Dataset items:
···
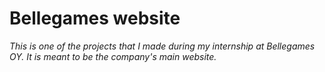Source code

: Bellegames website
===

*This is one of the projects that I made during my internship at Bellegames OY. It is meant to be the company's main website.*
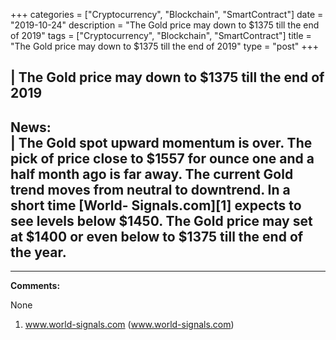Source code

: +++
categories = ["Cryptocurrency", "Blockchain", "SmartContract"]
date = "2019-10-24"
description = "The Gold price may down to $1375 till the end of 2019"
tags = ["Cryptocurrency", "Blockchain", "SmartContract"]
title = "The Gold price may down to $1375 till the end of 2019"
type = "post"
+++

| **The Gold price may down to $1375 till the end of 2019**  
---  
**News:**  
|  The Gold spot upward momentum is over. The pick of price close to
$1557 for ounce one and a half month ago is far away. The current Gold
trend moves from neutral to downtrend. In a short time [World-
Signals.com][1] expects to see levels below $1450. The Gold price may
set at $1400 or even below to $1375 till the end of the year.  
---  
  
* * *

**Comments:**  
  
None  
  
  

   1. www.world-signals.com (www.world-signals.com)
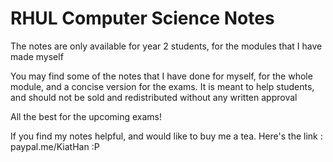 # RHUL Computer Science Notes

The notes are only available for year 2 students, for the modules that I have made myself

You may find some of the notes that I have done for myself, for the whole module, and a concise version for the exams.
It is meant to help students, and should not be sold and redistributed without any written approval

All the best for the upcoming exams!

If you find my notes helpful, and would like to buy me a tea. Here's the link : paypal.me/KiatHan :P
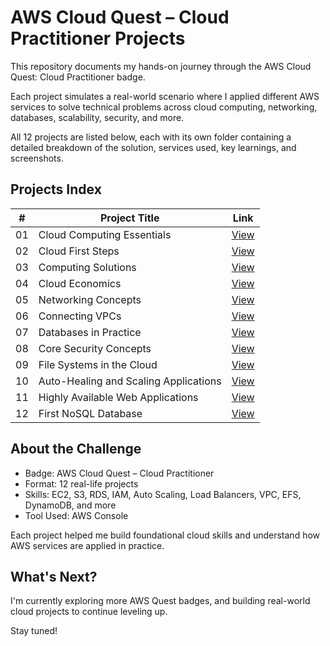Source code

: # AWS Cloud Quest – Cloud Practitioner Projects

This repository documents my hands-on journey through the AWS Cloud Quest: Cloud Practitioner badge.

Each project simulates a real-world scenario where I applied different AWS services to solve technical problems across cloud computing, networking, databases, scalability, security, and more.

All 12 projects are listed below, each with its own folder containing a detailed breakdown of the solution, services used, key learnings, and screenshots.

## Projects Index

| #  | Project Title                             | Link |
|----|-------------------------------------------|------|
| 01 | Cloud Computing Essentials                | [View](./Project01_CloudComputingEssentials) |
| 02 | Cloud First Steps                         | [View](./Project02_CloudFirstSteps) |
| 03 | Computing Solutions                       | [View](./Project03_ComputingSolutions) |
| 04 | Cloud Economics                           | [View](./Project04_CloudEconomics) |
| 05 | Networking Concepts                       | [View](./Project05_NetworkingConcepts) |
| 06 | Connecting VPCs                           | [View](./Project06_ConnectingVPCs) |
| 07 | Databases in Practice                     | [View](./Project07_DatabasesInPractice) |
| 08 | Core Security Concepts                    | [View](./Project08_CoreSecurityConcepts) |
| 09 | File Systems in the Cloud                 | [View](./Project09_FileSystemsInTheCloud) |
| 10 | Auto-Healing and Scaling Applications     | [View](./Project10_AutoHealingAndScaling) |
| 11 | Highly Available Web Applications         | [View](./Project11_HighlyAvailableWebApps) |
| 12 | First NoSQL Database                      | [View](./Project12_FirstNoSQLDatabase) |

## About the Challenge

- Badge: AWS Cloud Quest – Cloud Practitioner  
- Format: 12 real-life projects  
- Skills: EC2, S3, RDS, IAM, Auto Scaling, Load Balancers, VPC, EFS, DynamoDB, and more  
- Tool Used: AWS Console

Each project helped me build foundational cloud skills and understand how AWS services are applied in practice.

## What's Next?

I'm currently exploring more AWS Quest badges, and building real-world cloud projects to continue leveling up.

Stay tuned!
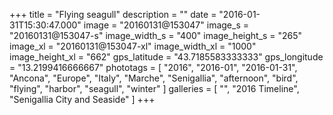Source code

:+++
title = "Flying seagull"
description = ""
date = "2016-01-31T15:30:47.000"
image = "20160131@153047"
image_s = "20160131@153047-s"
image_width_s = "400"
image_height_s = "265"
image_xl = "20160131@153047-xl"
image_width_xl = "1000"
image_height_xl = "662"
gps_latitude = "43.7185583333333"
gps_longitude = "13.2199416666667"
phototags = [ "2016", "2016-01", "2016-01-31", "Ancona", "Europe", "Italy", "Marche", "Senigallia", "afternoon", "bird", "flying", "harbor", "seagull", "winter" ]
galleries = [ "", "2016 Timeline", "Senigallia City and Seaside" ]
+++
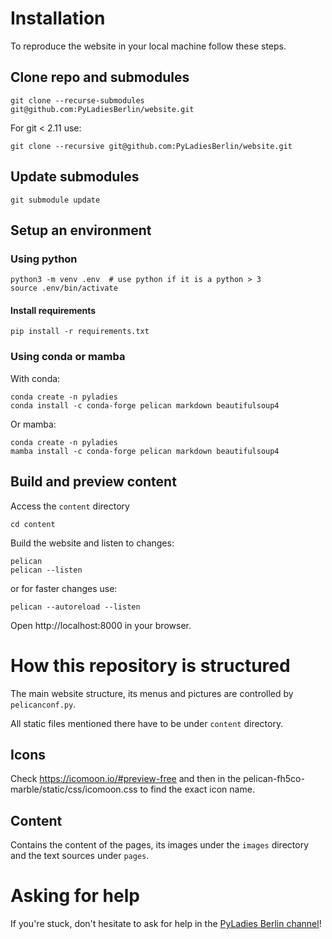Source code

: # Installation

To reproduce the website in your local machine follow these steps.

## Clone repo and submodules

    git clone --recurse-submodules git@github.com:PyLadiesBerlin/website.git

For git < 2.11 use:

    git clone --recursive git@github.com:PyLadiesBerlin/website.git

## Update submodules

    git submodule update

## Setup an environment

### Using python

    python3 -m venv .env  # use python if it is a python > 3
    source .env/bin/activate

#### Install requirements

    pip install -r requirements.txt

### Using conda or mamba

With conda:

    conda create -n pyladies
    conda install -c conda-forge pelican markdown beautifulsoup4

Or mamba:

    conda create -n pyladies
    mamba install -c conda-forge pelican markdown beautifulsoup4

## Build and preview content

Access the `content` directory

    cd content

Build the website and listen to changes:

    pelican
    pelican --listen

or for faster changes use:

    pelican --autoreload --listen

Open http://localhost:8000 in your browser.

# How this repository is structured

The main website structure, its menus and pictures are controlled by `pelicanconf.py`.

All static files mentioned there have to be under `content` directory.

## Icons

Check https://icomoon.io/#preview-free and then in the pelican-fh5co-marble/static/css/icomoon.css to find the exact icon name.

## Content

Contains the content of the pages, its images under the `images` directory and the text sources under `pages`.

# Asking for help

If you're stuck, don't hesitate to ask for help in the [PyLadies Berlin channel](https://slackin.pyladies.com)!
···
Your assignment
Output every line of text in the records above as a numbered list, omitting blank lines and the pictures.

Answer to this task
1. Source code
2. : Bellegames website
3. ===
4. *This is one of the projects that I made during my internship at Bellegames OY. It is meant to be the company's main website.*
5. Source code
6. : +++
7. categories = ["Cryptocurrency", "Blockchain", "SmartContract"]
8. date = "2019-10-24"
9. description = "The Gold price may down to $1375 till the end of 2019"
10. tags = ["Cryptocurrency", "Blockchain", "SmartContract"]
11. title = "The Gold price may down to $1375 till the end of 2019"
12. type = "post"
13. +++
14. | **The Gold price may down to $1375 till the end of 2019**  
15. ---  
16. **News:**  
17. |  The Gold spot upward momentum is over. The pick of price close to
18. $1557 for ounce one and a half month ago is far away. The current Gold
19. trend moves from neutral to downtrend. In a short time [World-
20. Signals.com][1] expects to see levels below $1450. The Gold price may
21. set at $1400 or even below to $1375 till the end of the year.  
22. ---  
23. * * *
24. **Comments:**  
25. None  
26.    1. www.world-signals.com (www.world-signals.com)
27.  # RHUL Computer Science Notes
28. The notes are only available for year 2 students, for the modules that I have made myself
29. You may find some of the notes that I have done for myself, for the whole module, and a concise version for the exams.
30. It is meant to help students, and should not be sold and redistributed without any written approval
31. All the best for the upcoming exams!
32. If you find my notes helpful, and would like to buy me a tea. Here's the link : paypal.me/KiatHan :P
33. Source code
34. : # AWS Cloud Quest – Cloud Practitioner Projects
35. This repository documents my hands-on journey through the AWS Cloud Quest: Cloud Practitioner badge.
36. Each project simulates a real-world scenario where I applied different AWS services to solve technical problems across cloud computing, networking, databases, scalability, security, and more.
37. All 12 projects are listed below, each with its own folder containing a detailed breakdown of the solution, services used, key learnings, and screenshots.
38. ## Projects Index
39. | #  | Project Title                             | Link |
40. |----|-------------------------------------------|------|
41. | 01 | Cloud Computing Essentials                | [View](./Project01_CloudComputingEssentials) |
42. | 02 | Cloud First Steps                         | [View](./Project02_CloudFirstSteps) |
43. | 03 | Computing Solutions                       | [View](./Project03_ComputingSolutions) |
44. | 04 | Cloud Economics                           | [View](./Project04_CloudEconomics) |
45. | 05 | Networking Concepts                       | [View](./Project05_NetworkingConcepts) |
46. | 06 | Connecting VPCs                           | [View](./Project06_ConnectingVPCs) |
47. | 07 | Databases in Practice                     | [View](./Project07_DatabasesInPractice) |
48. | 08 | Core Security Concepts                    | [View](./Project08_CoreSecurityConcepts) |
49. | 09 | File Systems in the Cloud                 | [View](./Project09_FileSystemsInTheCloud) |
50. | 10 | Auto-Healing and Scaling Applications     | [View](./Project10_AutoHealingAndScaling) |
51. | 11 | Highly Available Web Applications         | [View](./Project11_HighlyAvailableWebApps) |
52. | 12 | First NoSQL Database                      | [View](./Project12_FirstNoSQLDatabase) |
53. ## About the Challenge
54. - Badge: AWS Cloud Quest – Cloud Practitioner  
55. - Format: 12 real-life projects  
56. - Skills: EC2, S3, RDS, IAM, Auto Scaling, Load Balancers, VPC, EFS, DynamoDB, and more  
57. - Tool Used: AWS Console
58. Each project helped me build foundational cloud skills and understand how AWS services are applied in practice.
59. ## What's Next?
60. I'm currently exploring more AWS Quest badges, and building real-world cloud projects to continue leveling up.
61. Stay tuned!
62. Source code
63. :+++
64. title = "Flying seagull"
65. description = ""
66. date = "2016-01-31T15:30:47.000"
67. image = "20160131@153047"
68. image_s = "20160131@153047-s"
69. image_width_s = "400"
70. image_height_s = "265"
71. image_xl = "20160131@153047-xl"
72. image_width_xl = "1000"
73. image_height_xl = "662"
74. gps_latitude = "43.7185583333333"
75. gps_longitude = "13.2199416666667"
76. phototags = [ "2016", "2016-01", "2016-01-31", "Ancona", "Europe", "Italy", "Marche", "Senigallia", "afternoon", "bird", "flying", "harbor", "seagull", "winter" ]
77. galleries = [ "", "2016 Timeline", "Senigallia City and Seaside" ]
78. +++
79. Source code
80. : # Installation
81. To reproduce the website in your local machine follow these steps.
82. ## Clone repo and submodules
83.     git clone --recurse-submodules git@github.com:PyLadiesBerlin/website.git
84. For git < 2.11 use:
85.     git clone --recursive git@github.com:PyLadiesBerlin/website.git
86. ## Update submodules
87.     git submodule update
88. ## Setup an environment
89. ### Using python
90.     python3 -m venv .env  # use python if it is a python > 3
91.     source .env/bin/activate
92. #### Install requirements
93.     pip install -r requirements.txt
94. ### Using conda or mamba
95. With conda:
96.     conda create -n pyladies
97.     conda install -c conda-forge pelican markdown beautifulsoup4
98. Or mamba:
99.     conda create -n pyladies
100.     mamba install -c conda-forge pelican markdown beautifulsoup4
101. ## Build and preview content
102. Access the `content` directory
103.     cd content
104. Build the website and listen to changes:
105.     pelican
106.     pelican --listen
107. or for faster changes use:
108.     pelican --autoreload --listen
109. Open http://localhost:8000 in your browser.
110. # How this repository is structured
111. The main website structure, its menus and pictures are controlled by `pelicanconf.py`.
112. All static files mentioned there have to be under `content` directory.
113. ## Icons
114. Check https://icomoon.io/#preview-free and then in the pelican-fh5co-marble/static/css/icomoon.css to find the exact icon name.
115. ## Content
116. Contains the content of the pages, its images under the `images` directory and the text sources under `pages`.
117. # Asking for help
118. If you're stuck, don't hesitate to ask for help in the [PyLadies Berlin channel](https://slackin.pyladies.com)!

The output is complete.